El impacto simbólico, con sus colores, sus formas, el estilo y las expresiones, induce a la reflexión que en la óptica de la fe y de la belleza, edifica y fortalece, haciendo percibir con gusto el nivel de objetividad expresado en aquella representación. Una objetividad que sin duda alguna enriquece y acompaña a la contemplación sacral; desprovisto de estos elementos se queda en una simple observación que no eleva a los bienes celestiales, sino que pierde altura en los bienes terrenales, no siempre sanos y ventajosos.
Un rostro rebajado en su fisonomía, que no responde a los cánones objetivos de los elementos previstos, resultará imposible reconocerlo en su naturaleza y redescubrirlo en la verdad que le pertenece: la desconexión entre los elementos objetivos a disposición y la representación iconográfica de una reina, de un santo, de un acontecimiento, resultará solo un sucedáneo desagradable que se autoexcluye de la Historia. Si se comprendiera cuán verdadero es esto, para los efectos positivos y negativos que comporta la ventaja o la desventaja de las almas, la iconografía revolucionaria en clave romántica, abstracta, irreal y nihilista, "enemiga" de la verdad, no tendría motivo de existir y se encaminaría a su definitivo fracaso.

○ ○ ○ ○ ○

TAREA: Resume en dos o tres oraciones el párrafo del texto sobre la iconografía sagrada que empieza con «Un rostro rebajado en su fisonomía». Conserva sus ideas principales.

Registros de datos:
○ ○ ○ ○ ○

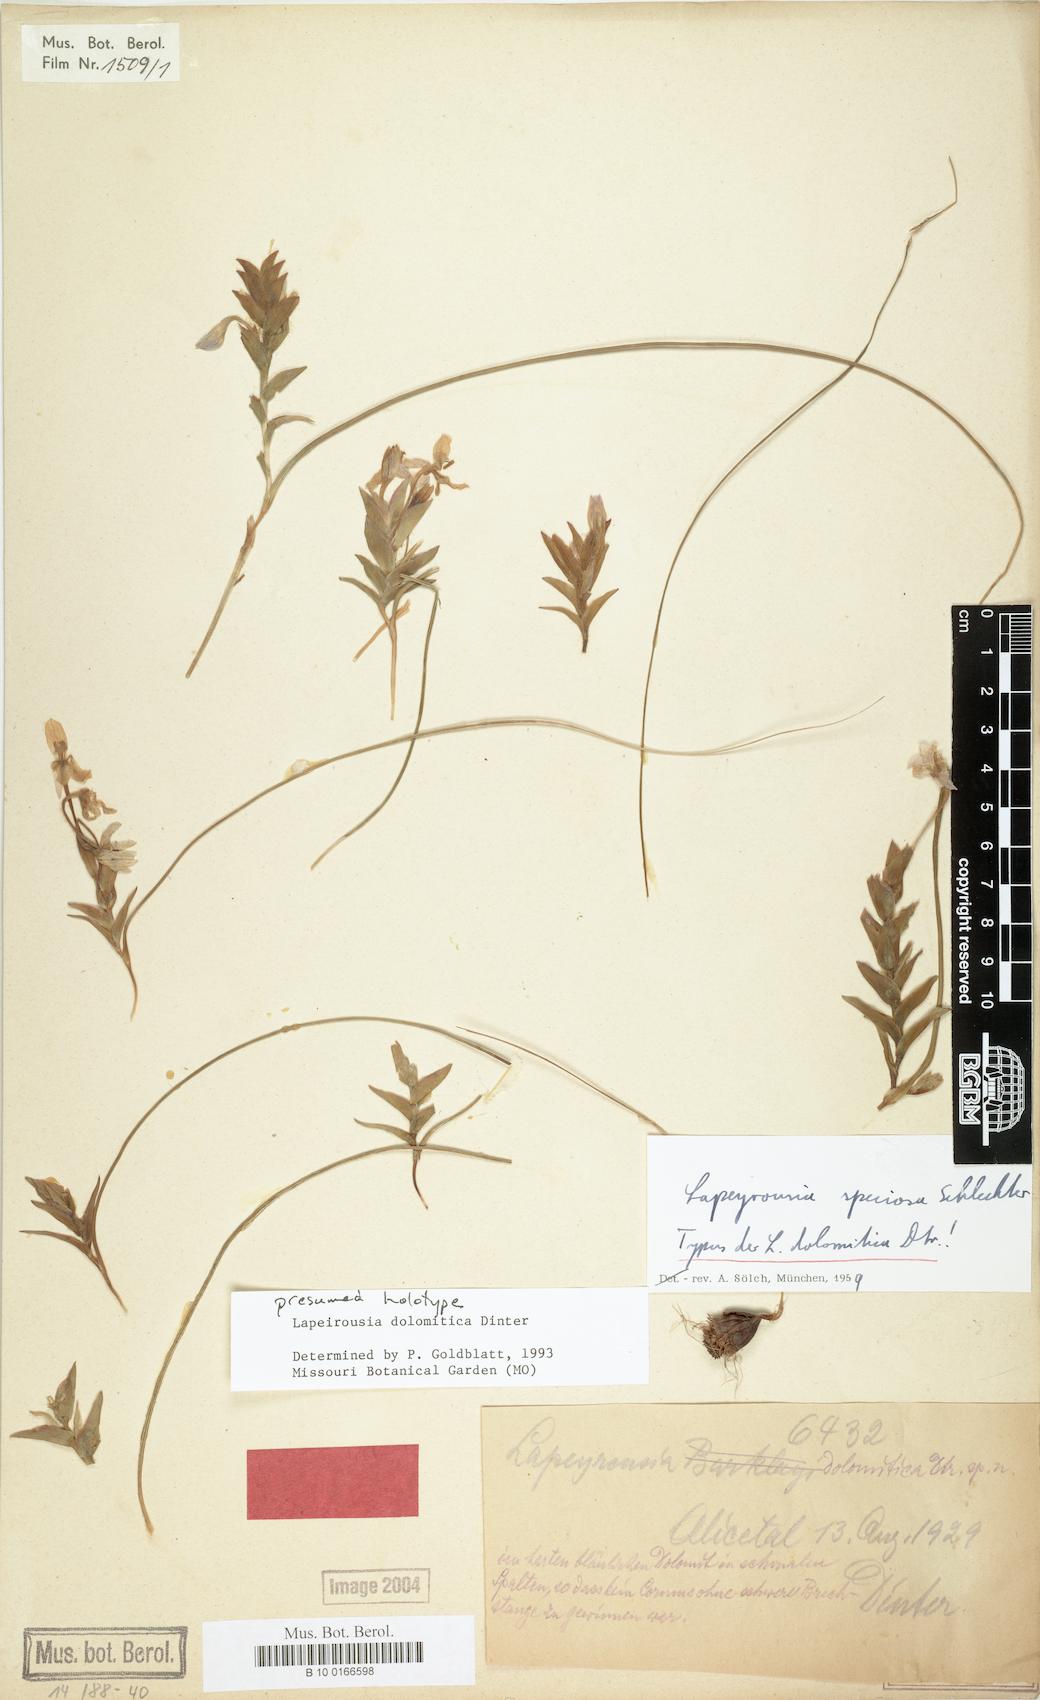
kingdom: Plantae
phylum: Tracheophyta
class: Liliopsida
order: Asparagales
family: Iridaceae
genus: Lapeirousia
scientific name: Lapeirousia dolomitica
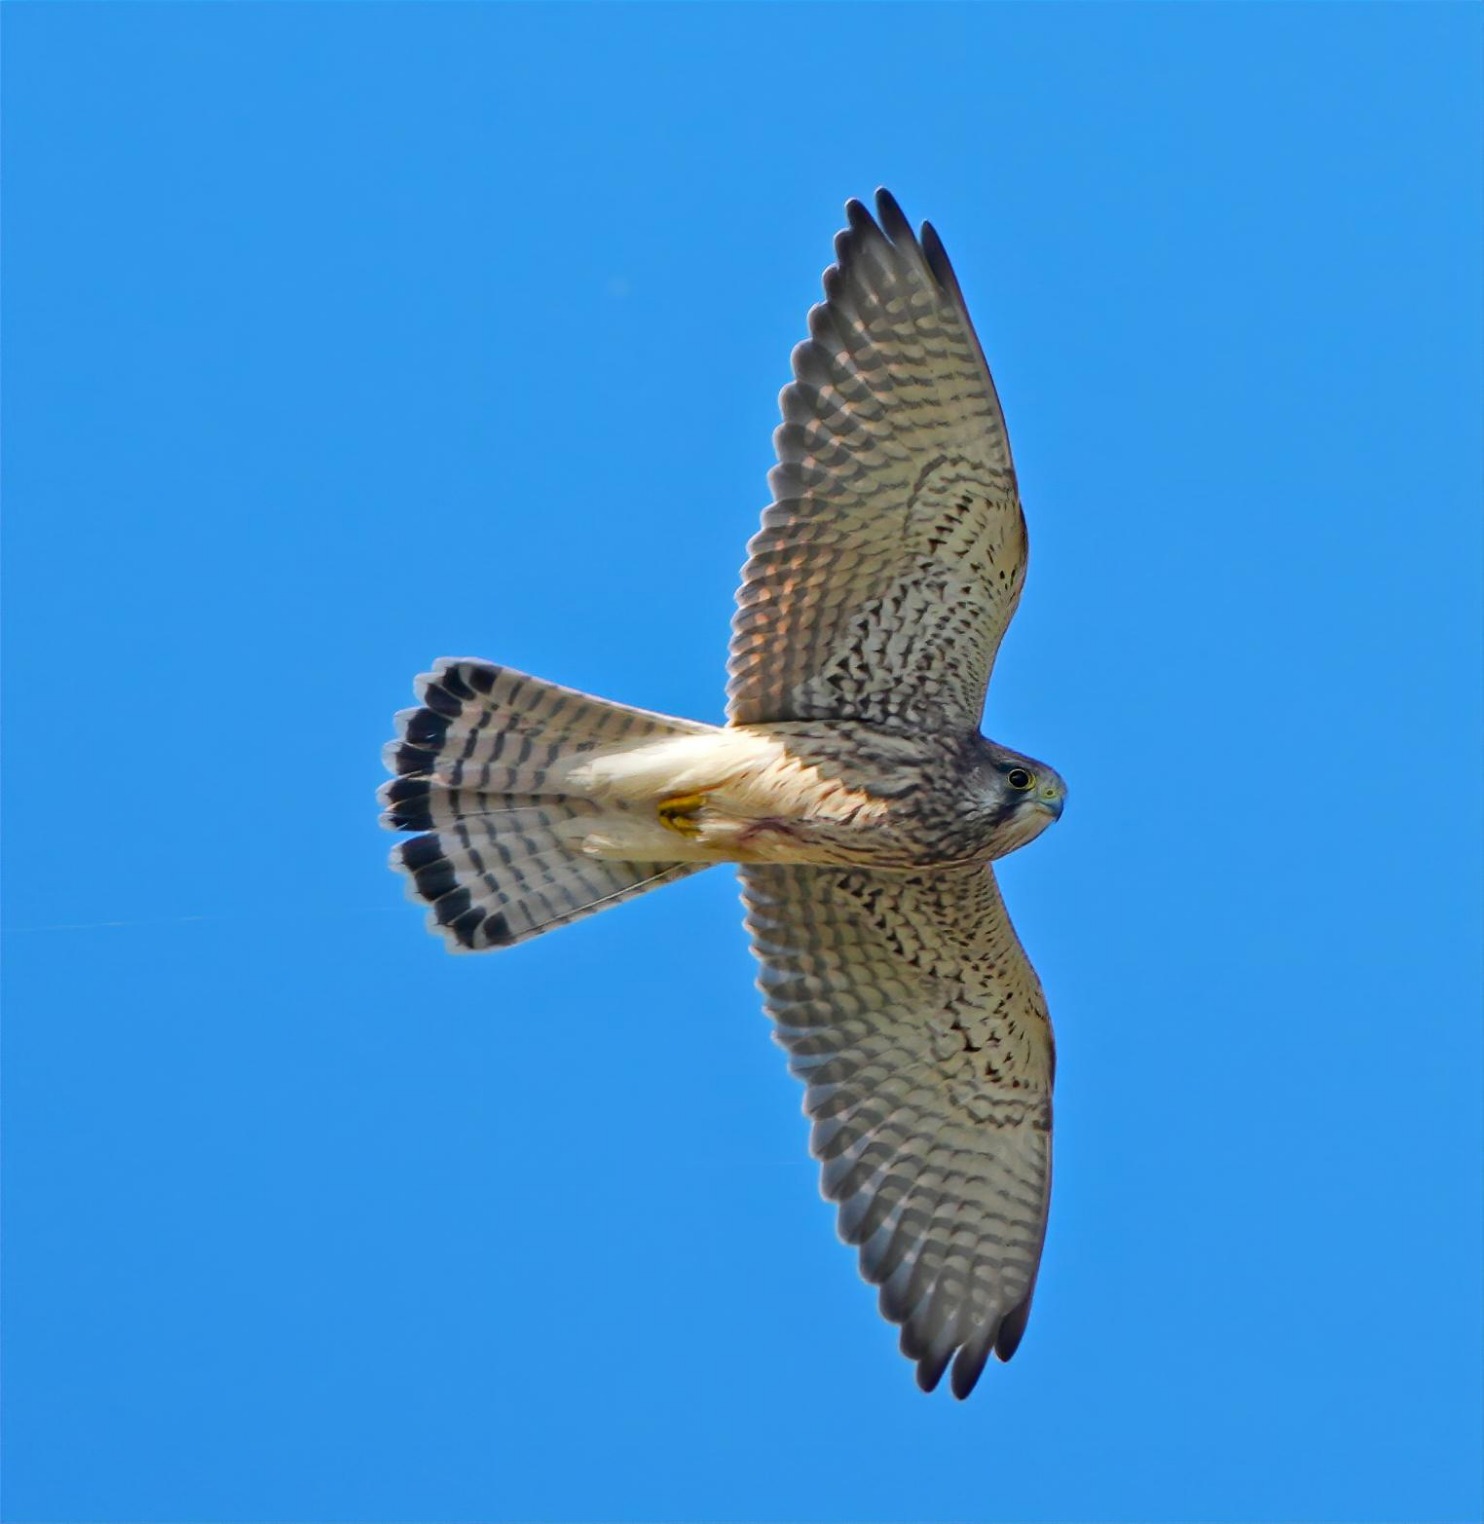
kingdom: Animalia
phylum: Chordata
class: Aves
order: Falconiformes
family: Falconidae
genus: Falco
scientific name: Falco tinnunculus
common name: Tårnfalk
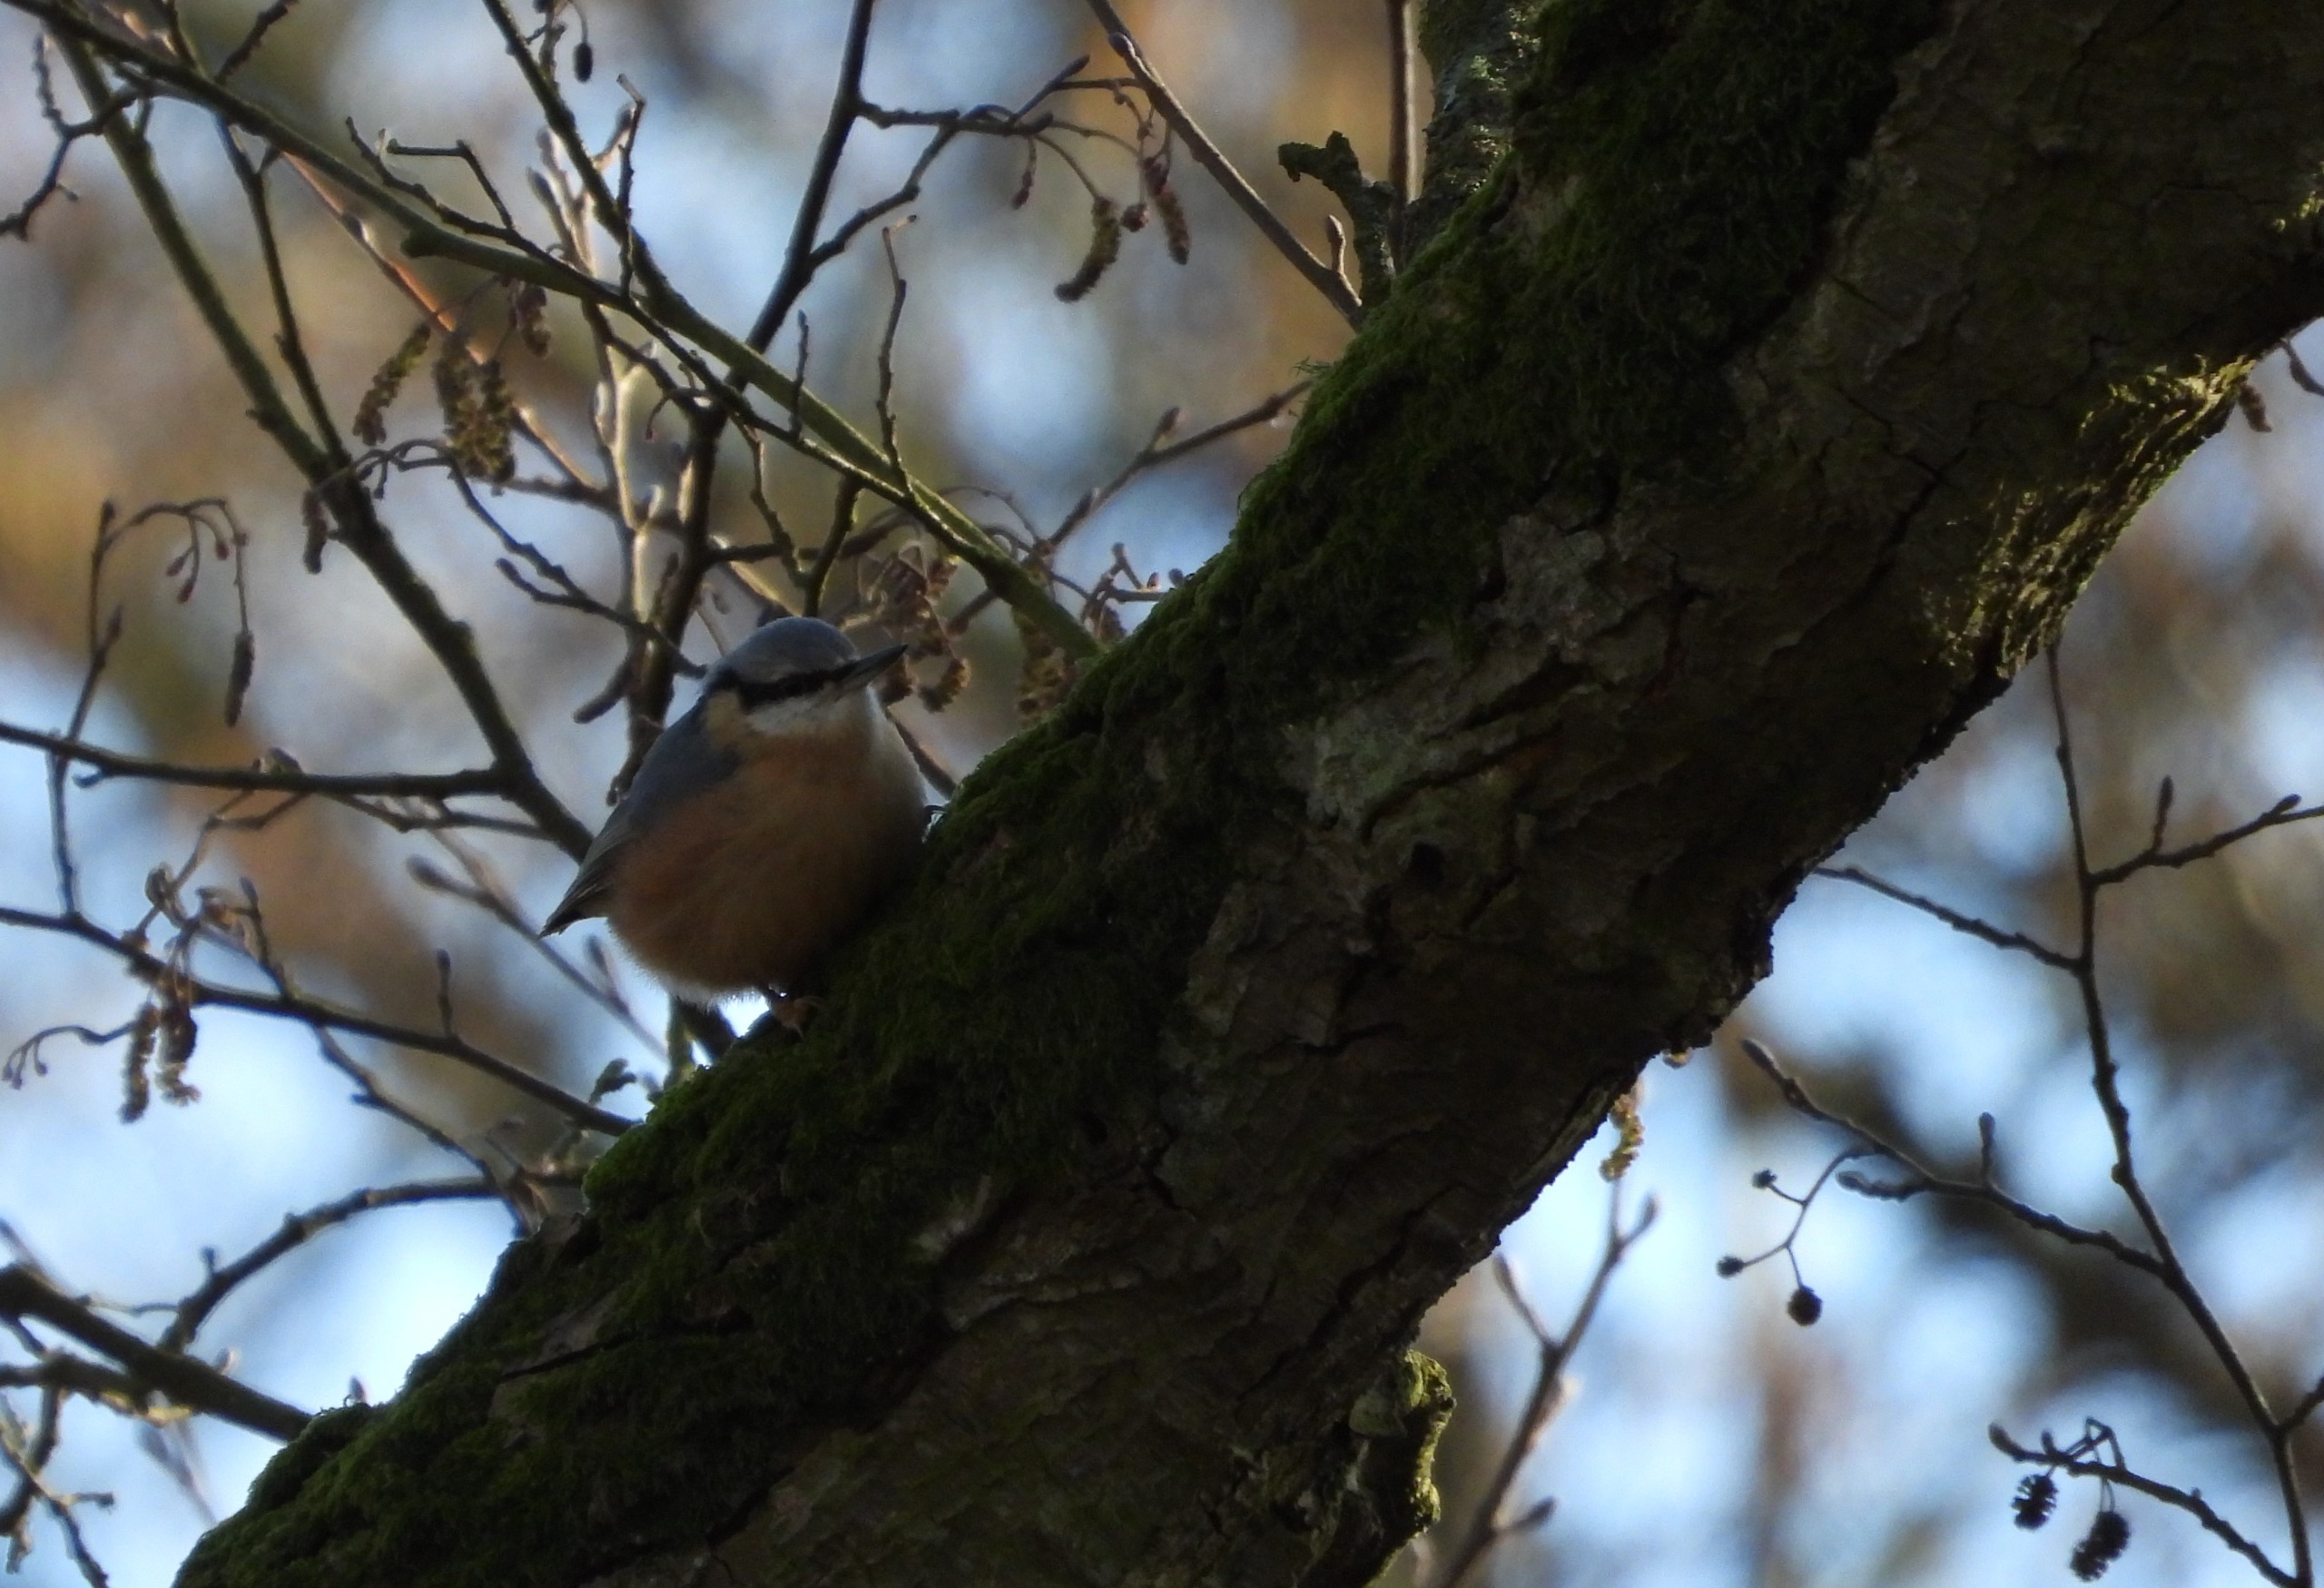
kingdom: Animalia
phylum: Chordata
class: Aves
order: Passeriformes
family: Sittidae
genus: Sitta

○ ○ ○ ○ ○

RESPUESTA: Un rostro cuya fisonomía no responde a los cánones objetivos previstos no puede reconocerse en su naturaleza ni en la verdad que le pertenece. Cuando la representación iconográfica de una reina, un santo o un acontecimiento se desconecta de los elementos objetivos disponibles, resulta un sucedáneo desagradable que se autoexcluye de la Historia. Si se comprendiera esto, por sus efectos positivos y negativos sobre las almas, la iconografía revolucionaria romántica, abstracta, irreal y nihilista, «enemiga» de la verdad, no tendría motivo de existir y se encaminaría a su definitivo fracaso.